“Then I feel free to jump over. Cop comes, I’ll explain. I have to stay someplace tonight and I’m sure they’ll have the mugging report or I’ll ask them to call in for it. They’ll see why I tried beating the fare, if I’m caught, and they’ll look at you as if you’re nuts. Not nuts but just wrong for carrying out your job so much.” Clerk, without looking up, points to his ear and then the closed hole while shaking his head. Dan goes to the turnstiles. Climb over or crawl under? Each seems an effort. Looks back. Reading the paper. “Come on,” rattling the gate, “buzz me in.” Clerk looks at the clock behind him. Nearly three? Dan can’t quite see. Once — Fiftieth and Broadway stop — watched unobtrusively from the platform — late afternoon last week — fare beaters sneak in by slipping through the turnstiles. Started counting and one of every seventeen people got in that way though a few by going over or under. He try it, one of the arms will pin his waist to the stile’s side just when the police come. Would seem easier to go under and goes under and over to the platform edge to see if a train’s coming. None. Looks back. The paper.
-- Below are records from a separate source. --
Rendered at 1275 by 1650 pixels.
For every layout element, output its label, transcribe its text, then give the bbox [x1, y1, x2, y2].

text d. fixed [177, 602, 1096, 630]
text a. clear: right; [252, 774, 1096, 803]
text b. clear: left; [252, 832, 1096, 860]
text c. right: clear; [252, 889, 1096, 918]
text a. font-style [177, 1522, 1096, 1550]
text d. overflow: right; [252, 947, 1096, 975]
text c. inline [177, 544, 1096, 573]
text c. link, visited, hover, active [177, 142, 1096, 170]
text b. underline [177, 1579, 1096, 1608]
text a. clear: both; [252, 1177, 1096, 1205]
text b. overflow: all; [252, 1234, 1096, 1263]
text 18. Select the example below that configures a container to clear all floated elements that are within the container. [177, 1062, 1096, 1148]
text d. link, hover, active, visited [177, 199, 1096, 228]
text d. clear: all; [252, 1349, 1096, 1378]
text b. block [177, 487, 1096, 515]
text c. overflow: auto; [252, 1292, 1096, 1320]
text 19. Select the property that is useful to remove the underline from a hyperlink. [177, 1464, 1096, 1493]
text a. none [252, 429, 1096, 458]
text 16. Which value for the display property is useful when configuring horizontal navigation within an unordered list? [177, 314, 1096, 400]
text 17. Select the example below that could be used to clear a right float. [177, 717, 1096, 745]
Who’s he fooling? — he’s looked at me. Platform pay phone. Had a dime he’d call Helene to say “Complications — finally on my way.” Do and she might say “Forget it, much too late.” Come on, train, come on. Hopes it’s the local which he’ll take all the way to a Hundred-tenth. Looks back: paper, clock, stair exit, never me. Hole where the train could be coming: dark as far back as the next station. But this is Sixth, so at the Seventh Avenue stop or even Forty-second or Thirty-fourth, just to throw the police off if the clerk did call them, he’ll change for the D, if the train that comes is the E or F, but if it’s the D, take it to Fifty-ninth, though maybe changing cars along the way, and change there for the Broadway local.
Suddenly has to pee and walks toward the other end of the platform. “I’ve reported you now, striped sweater,” clerk says over a loudspeaker somewhere, “so you better pray a train comes soon and on it isn’t a transit cop, which at this hour every train’s supposed to be.” Takes off the sweater and pushes it through a trashcan flap. Has to pee badly. Men’s room locked, but he wouldn’t have used it, and hates to do this but does, zipping down his fly just in time, with a train coming into the station on the other side and his back up against the last pillar on the platform onto the tracks.
“You there, you filthy slob,” a man shouts from the downtown platform after Dan turns to pee against the pillar because he can’t stop. Train goes, nobody over there or on his side, zips up, train on the uptown track’s in sight but don’t get your hopes up as it could be at this hour the train to pick up money from the token booths or one to collect the trash or clean the tracks.